Heureusement cette admiration s'est arrêtée à Bayonne et à Perpignan. Le centre et le nord n'ont pas mordu.

Mais nous l'avons échappé belle; si les taureaux amenés par trois fois à Paris n'eussent été d'un ridicule achevé, ce spectacle aurait eu des amateurs certainement, et, plus d'une fois, nous aurions mangé des biftecks d'assassins.

La perfide Albion nous prend nos poules et nos œufs, ce qui fait qu'en France et à Paris surtout, où l'on paye de gros droits d'entrée, il faut faire des sacrifices sérieux pour regarder une cuisse de poulet; nous n'avons rien à dire, c'est le libre échange. Il paraît que cela a de grands avantages, que les économistes ont seuls le droit de voir et de comprendre: tant mieux.

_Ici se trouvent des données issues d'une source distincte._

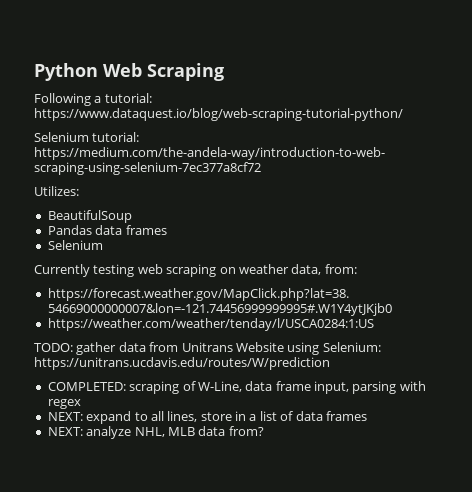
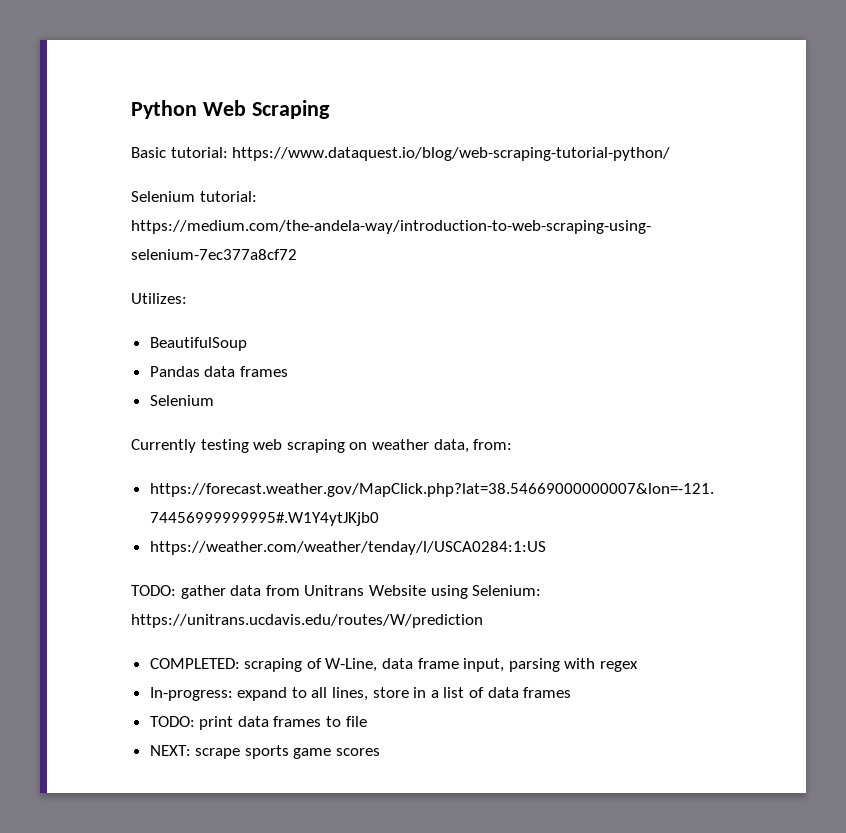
[34,93,102,106] Following a -> [131,147,166,158] Basic
[47,412,83,421] NEXT: -> [149,687,233,701] In-progress:
[47,426,264,439] NEXT: analyze NHL, MLB data from? -> [149,716,367,730] [149,745,381,759] TODO: print data frames to file // NEXT: scrape sports game scores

Donc que les anglais mangent nos œufs, bon; mais qu'ils les fassent couver pour nous envoyer leurs coqs, non; ce n'est plus de jeu.

Qu'avons-nous besoin de ces animaux? Ils sont bons sur les drapeaux, dans la casserole, et non pas dans l'arène.

Voilà un beau jeu que d'aller leur attacher des canifs aux pattes, pour qu'il se charcutent!

Les canifs servent à tailler les plumes, c'est vrai, mais pas la chair avec.